Crystal structure, optical and dielectric properties of Ag:ZnO composite-like compounds

In recent years, non-magnetic elements-doped oxide materials have been projected as one of the promising materials for application in optoelectronics and spintronics. The primary goal of this research is to look into the influence of Ag on the structural, optical, and dielectric properties of ZnO compounds. The solid-state route method was used to prepare the Ag:ZnO compounds with 0, 3, 6, 9, and 12 at.% of Ag. The analysis of X-ray diffraction (XRD) pattern data reveals that the prepared compounds have been formed as composite-like compounds. The SEM microstructural study reveals the nano-sized grains in the range of 200–300 nm.

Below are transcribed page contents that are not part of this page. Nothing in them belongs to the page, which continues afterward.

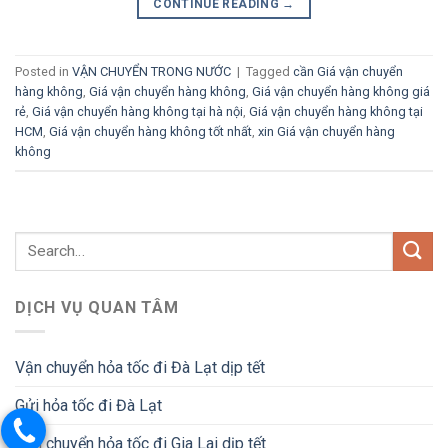
CONTINUE READING
→
Posted in
VẬN CHUYỂN TRONG NƯỚC
|
Tagged
cần Giá vận chuyển
hàng không
,
Giá vận chuyển hàng không
,
Giá vận chuyển hàng không giá
rẻ
,
Giá vận chuyển hàng không tại hà nội
,
Giá vận chuyển hàng không tại
HCM
,
Giá vận chuyển hàng không tốt nhất
,
xin Giá vận chuyển hàng
không
DỊCH VỤ QUAN TÂM
Vận chuyển hỏa tốc đi Đà Lạt dịp tết
Gửi hỏa tốc đi Đà Lạt
Vận chuyển hỏa tốc đi Gia Lai dịp tết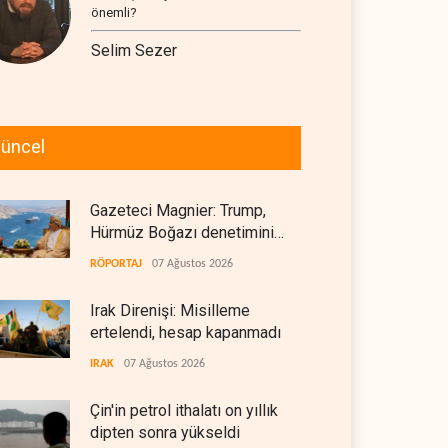
önemli?
Selim Sezer
üncel
Gazeteci Magnier: Trump,
Hürmüz Boğazı denetimini
doğrudan İran ve Umman'a
RÖPORTAJ
07 Ağustos 2026
teslim etti
Irak Direnişi: Misilleme
ertelendi, hesap kapanmadı
IRAK
07 Ağustos 2026
Çin'in petrol ithalatı on yıllık
dipten sonra yükseldi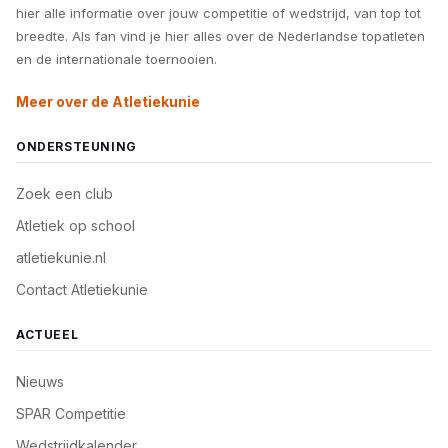
hier alle informatie over jouw competitie of wedstrijd, van top tot
breedte. Als fan vind je hier alles over de Nederlandse topatleten
en de internationale toernooien.
Meer over de Atletiekunie
ONDERSTEUNING
Zoek een club
Atletiek op school
atletiekunie.nl
Contact Atletiekunie
ACTUEEL
Nieuws
SPAR Competitie
Wedstrijdkalender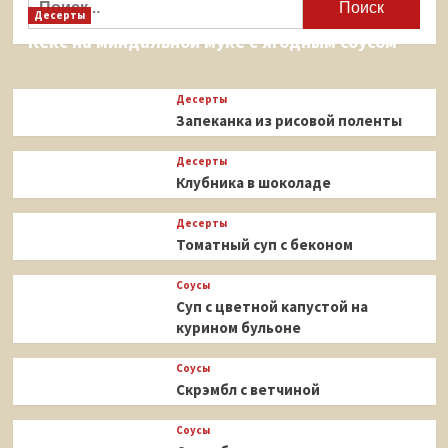
Десерты
Кекс на миндальной муке с ягодным соусом
Десерты
Запеканка из рисовой поленты
Десерты
Клубника в шоколаде
Десерты
Томатный суп с беконом
Соусы
Суп с цветной капустой на
курином бульоне
Соусы
Скрэмбл с ветчиной
Соусы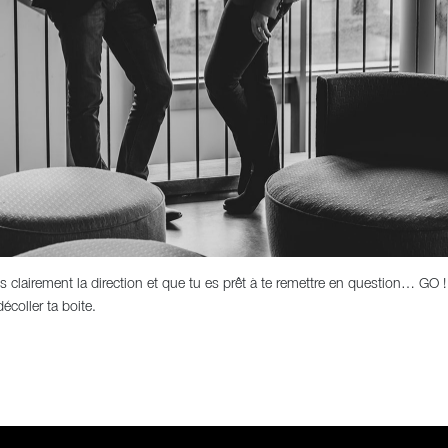
plus clairement la direction et que tu es prêt à te remettre en question… 
décoller ta boite.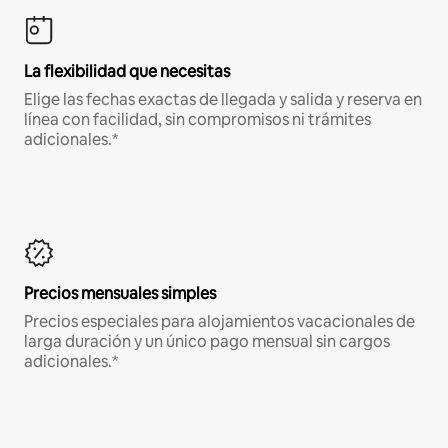
La flexibilidad que necesitas
Elige las fechas exactas de llegada y salida y reserva en
línea con facilidad, sin compromisos ni trámites
adicionales.*
Precios mensuales simples
Precios especiales para alojamientos vacacionales de
larga duración y un único pago mensual sin cargos
adicionales.*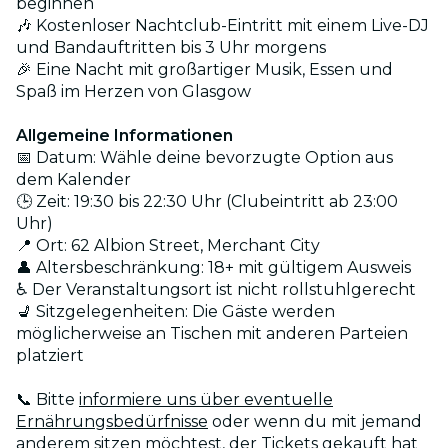
beginnen
🎶 Kostenloser Nachtclub-Eintritt mit einem Live-DJ
und Bandauftritten bis 3 Uhr morgens
🎉 Eine Nacht mit großartiger Musik, Essen und
Spaß im Herzen von Glasgow
Allgemeine Informationen
📅 Datum: Wähle deine bevorzugte Option aus
dem Kalender
🕒 Zeit: 19:30 bis 22:30 Uhr (Clubeintritt ab 23:00
Uhr)
📍 Ort: 62 Albion Street, Merchant City
👤 Altersbeschränkung: 18+ mit gültigem Ausweis
♿ Der Veranstaltungsort ist nicht rollstuhlgerecht
💺 Sitzgelegenheiten: Die Gäste werden
möglicherweise an Tischen mit anderen Parteien
platziert
📞 Bitte
informiere uns über eventuelle
Ernährungsbedürfnisse
oder wenn du mit jemand
anderem sitzen möchtest, der Tickets gekauft hat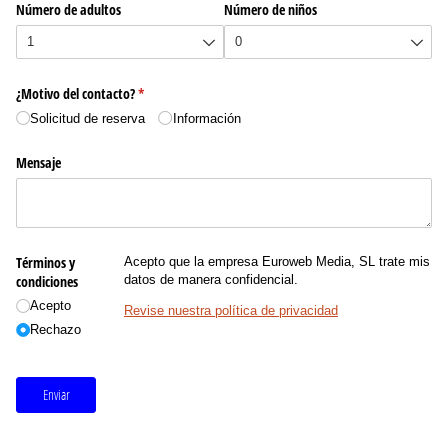
Número de adultos
Número de niños
¿Motivo del contacto?
(necesario)
*
Solicitud de reserva
Información
Mensaje
Términos y
Acepto que la empresa Euroweb Media, SL trate mis
condiciones
datos de manera confidencial.
Acepto
Revise nuestra política de privacidad
Rechazo
Enviar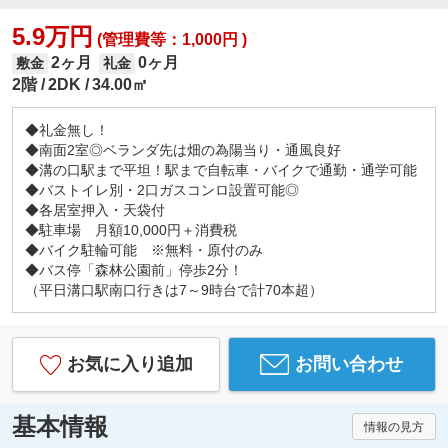
5.9万円
(管理費等：1,000円 )
2ヶ月
0ヶ月
敷金
礼金
2階
2DK
34.00㎡
◆礼金無し！
◆南面2室◎ベランダ先は畑の為陽当り・通風良好
◆溝の口駅まで平坦！駅まで自転車・バイクで通勤・通学可能
◆バストイレ別・2口ガスコンロ設置可能◎
◆各居室押入・天袋付
◆駐車場 月額10,000円＋消費税
◆バイク駐輪可能 ※無料・原付のみ
◆バス停「森林公園前」停歩2分！
（平日溝口駅南口行きは7～9時台で計70本超）
お気に入り追加
お問い合わせ
基本情報
情報の見方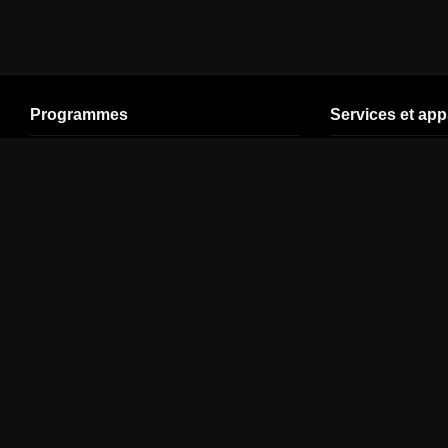
Programmes
Services et app
Cinéma
Espace adulte
Plan de site
Séries
Programme TV
Espace Client
SPORT
En direct
Assistance
Jeunesse
Premier League
VOD
Documentaires
Top 14
CANAL+ Groupe
Streaming
Formule 1
Offres d'emploi
Divertissement
Moto GP
FAQ
Info
NBA
Taxonomie
Musique
Chaînes
CANAL+
CSTAR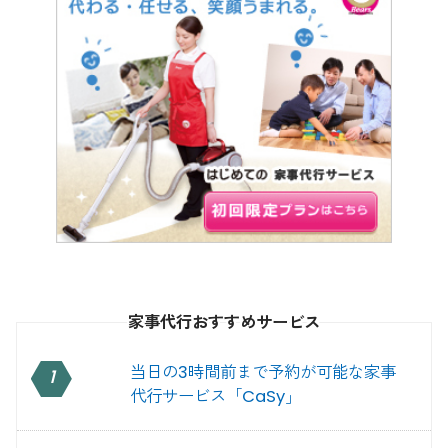
家事代行おすすめサービス
当日の3時間前まで予約が可能な家事
1
代行サービス「CaSy」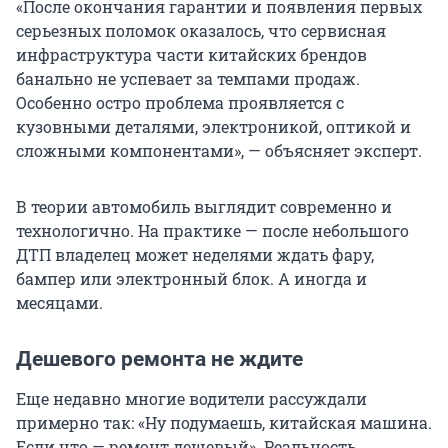
«После окончания гарантии и появления первых
серьезных поломок оказалось, что сервисная
инфраструктура части китайских брендов
банально не успевает за темпами продаж.
Особенно остро проблема проявляется с
кузовными деталями, электроникой, оптикой и
сложными компонентами», — объясняет эксперт.
В теории автомобиль выглядит современно и
технологично. На практике — после небольшого
ДТП владелец может неделями ждать фару,
бампер или электронный блок. А иногда и
месяцами.
Дешевого ремонта не ждите
Еще недавно многие водители рассуждали
примерно так: «Ну подумаешь, китайская машина.
Если что — ремонт дешевый». Реальность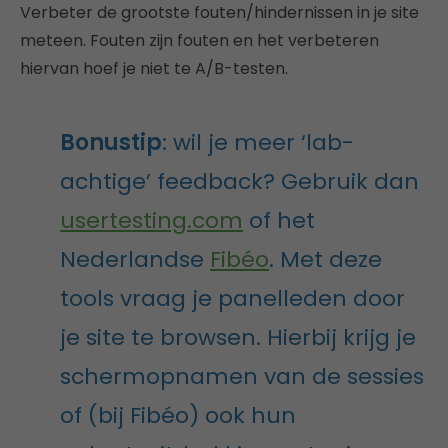
Verbeter de grootste fouten/hindernissen in je site
meteen. Fouten zijn fouten en het verbeteren
hiervan hoef je niet te A/B-testen.
Bonustip
: wil je meer ‘lab-
achtige’ feedback? Gebruik dan
usertesting.com
of het
Nederlandse
Fibéo
. Met deze
tools vraag je panelleden door
je site te browsen. Hierbij krijg je
schermopnamen van de sessies
of (bij Fibéo) ook hun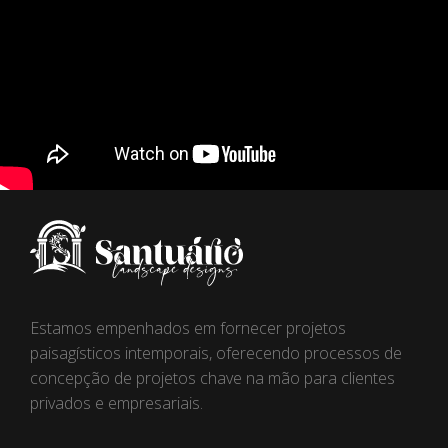
Estamos empenhados em fornecer projetos
paisagísticos intemporais, oferecendo processos de
concepção de projetos chave na mão para clientes
privados e empresariais.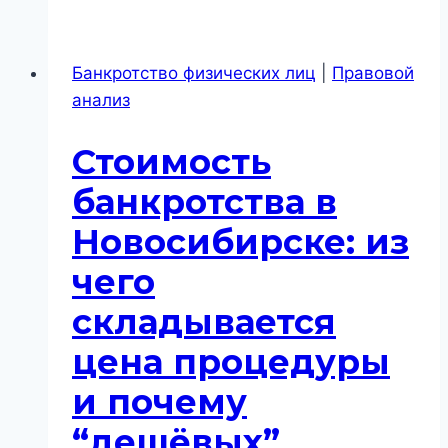
процедуре
банкротства
Банкротство физических лиц
|
Правовой
в
анализ
Новосибирске:
что
Стоимость
реально
проверяют
банкротства в
до
Новосибирске: из
суда
и
чего
почему
складывается
ошибка
на
цена процедуры
этом
и почему
этапе
ломает
“дешёвых”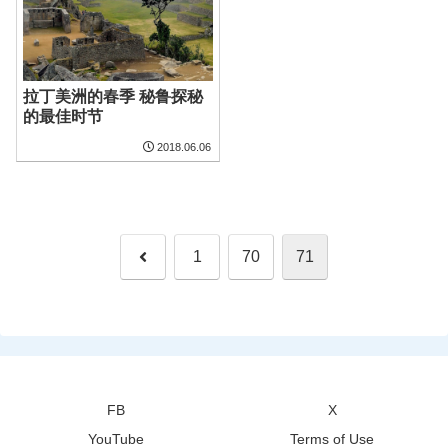
拉丁美洲的春季 秘鲁探秘
的最佳时节
2018.06.06
Previous
1
70
71
FB
X
YouTube
Terms of Use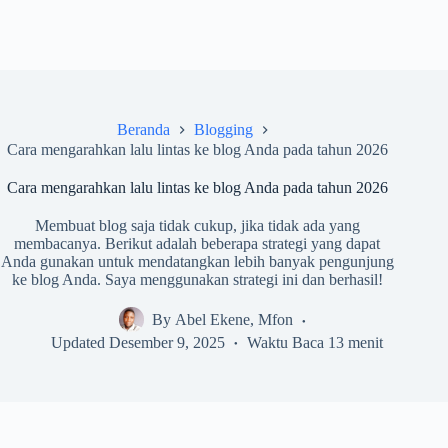
Beranda
Blogging
Cara mengarahkan lalu lintas ke blog Anda pada tahun 2026
Cara mengarahkan lalu lintas ke blog Anda pada tahun 2026
Membuat blog saja tidak cukup, jika tidak ada yang
membacanya. Berikut adalah beberapa strategi yang dapat
Anda gunakan untuk mendatangkan lebih banyak pengunjung
ke blog Anda. Saya menggunakan strategi ini dan berhasil!
By
Abel Ekene, Mfon
Updated
Desember 9, 2025
Waktu Baca
13 menit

The elemental color mapping using energy dispersive spectroscopy confirms that no undesirable external impurities were introduced into the final synthesized samples, and all elements are uniformly distributed in the prepared samples. The optical property, investigated through a UV–Vis spectrophotometer, indicates that the band gap has narrowed down upon the increase of Ag content. The transmittance value is found to increase drastically from 5% (for ZnO) to 55% (for 9% Ag:ZnO) compound. The frequency-dependent behavior of dielectric constant, dielectric loss, modulus spectroscopy, and ac conductivity of undoped as well as Ag:ZnO composite-like compounds has been analyzed and well explained with the help of the Maxwell-Weigner model. A further investigation was carried out using impedance spectroscopy to determine the charge transport mechanism that occurs within the grain and grain boundary regions.